Opening its doors on June 25, this new permanent space—designed by Standard Architecture—aims to engage West Coast collectors with the gallery’s roster of artists, including Atelier Van Lieshout, Ingrid Donat, Vincenzo de Cotiis, Studio Drift, Maarten Baas and Rick Owens. It will host museum-quality exhibitions and educational programming, reflecting the undeniably growing art market in the region where other important players such as Lisson Gallery and Sean Kelly are also expanding from the East to the West coast.

With its high ceilings, beautiful wood beams and several skylights, the LA Carpenters Workshop Gallery space offers multiple possibilities in terms of scenography. Yet, the curatorial approach has remained the same since the gallery’s debut in 2006: blurring the boundaries between art and design. Aligned with this vision, the choice of the artist for the inaugural show at this West Hollywood location was obvious.

man on sculpture in gallery
Nacho Carbonell at Carpenters Workshop Gallery in Los Angeles. Photography courtesy of Carpenters Workshop Gallery.

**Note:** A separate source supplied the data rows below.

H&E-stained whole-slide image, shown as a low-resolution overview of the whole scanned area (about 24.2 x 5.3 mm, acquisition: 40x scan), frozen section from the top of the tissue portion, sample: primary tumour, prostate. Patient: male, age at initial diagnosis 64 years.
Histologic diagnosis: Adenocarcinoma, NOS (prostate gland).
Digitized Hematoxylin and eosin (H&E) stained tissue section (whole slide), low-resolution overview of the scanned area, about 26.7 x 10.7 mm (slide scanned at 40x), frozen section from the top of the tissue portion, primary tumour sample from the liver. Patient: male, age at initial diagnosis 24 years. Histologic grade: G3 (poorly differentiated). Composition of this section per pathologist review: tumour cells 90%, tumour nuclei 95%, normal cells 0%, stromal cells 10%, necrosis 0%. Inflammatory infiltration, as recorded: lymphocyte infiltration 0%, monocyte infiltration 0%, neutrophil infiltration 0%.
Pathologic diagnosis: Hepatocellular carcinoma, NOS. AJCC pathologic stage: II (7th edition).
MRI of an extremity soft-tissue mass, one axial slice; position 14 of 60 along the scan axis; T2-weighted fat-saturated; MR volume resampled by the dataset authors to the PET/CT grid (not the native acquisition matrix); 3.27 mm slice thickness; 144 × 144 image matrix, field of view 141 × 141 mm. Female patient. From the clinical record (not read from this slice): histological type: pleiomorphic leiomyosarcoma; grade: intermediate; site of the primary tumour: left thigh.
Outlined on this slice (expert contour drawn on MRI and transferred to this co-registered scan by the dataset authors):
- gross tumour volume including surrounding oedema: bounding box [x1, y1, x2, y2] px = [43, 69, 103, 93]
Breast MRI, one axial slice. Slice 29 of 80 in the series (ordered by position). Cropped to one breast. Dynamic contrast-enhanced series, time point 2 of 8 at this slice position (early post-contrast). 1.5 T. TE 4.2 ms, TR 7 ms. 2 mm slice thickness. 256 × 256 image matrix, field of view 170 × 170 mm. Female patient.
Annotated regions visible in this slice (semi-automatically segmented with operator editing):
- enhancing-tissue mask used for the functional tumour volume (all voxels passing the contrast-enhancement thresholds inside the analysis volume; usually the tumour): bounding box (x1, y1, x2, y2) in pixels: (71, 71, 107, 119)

“Nacho Carbonell’s work is an exact representation of our vision of functional sculptures,” says Le Gaillard. “We are not a design gallery and we are not a contemporary art gallery. For us, it is not the functionality that matters but rather the emotional and intellectual path of the artists who want to express something through their pieces.”

Born in Spain and based in Eindhoven, the Netherlands, Carbonell unveils a body of work comprising 12 unique pieces sculpted by hand in the inaugural exhibit at the gallery and the artist’s first solo show in the U.S, opening with the space today.

“Nacho is perfect for LA and the wild, wild West—strong, rogue and beautiful at the same time; it’s art from the gut,” says Lombrail.

“Nacho’s magic lies in his ability to transform organic materials and debris into extraordinary sculptures,” adds Le Gaillard. “I see in him as a mix between Franz West, Alberto Burri and Antoni Tàpies.”

Deeply influenced by art history, and in particular by the work of 15th-century Dutch painter Hieronymus Bosch and post-impressionist icon Vincent van Gogh, Carbonell is fascinated with exploring and trying to understand the world around us—something he visually translates through ethereal pieces. “This particular collection was born in a period when we couldn’t look forward anymore because everything seemed to be blurred,” he remembers. “Somehow, in order for us to feel secure, we were looking back.” The piece that catalyzed the 12 sculptures on display is a table made by the artist, and upon which he wrote sentences he remembered from his childhood. “During the confinement, we had a reduced space, so from there we really needed to dream,” confesses Carbonell.

A true evolution from the artist’s earlier Cocoon works, his new pieces were shaped with materials such as sand and draw from memories of the sun-baked earth of Valencia in the artist’s native Spain. Their tactility is an invitation to engage, contrasting with a time when we couldn’t even touch each other. Created before work on the Carpenters Workshop Gallery LA location was underway, the collection feels at home in its show environment, and in the larger Los Angeles context. “The work relates to the Mediterranean climate from where I was born,” says Carbonell. “There are some obvious connections with California.”

Continuing their mission of promoting a creative dialogue—which is constantly evolving—at the crossroads between disciplines, Lombrail and Le Gaillard are ready for this new, exciting phase. The future looks bright in LA.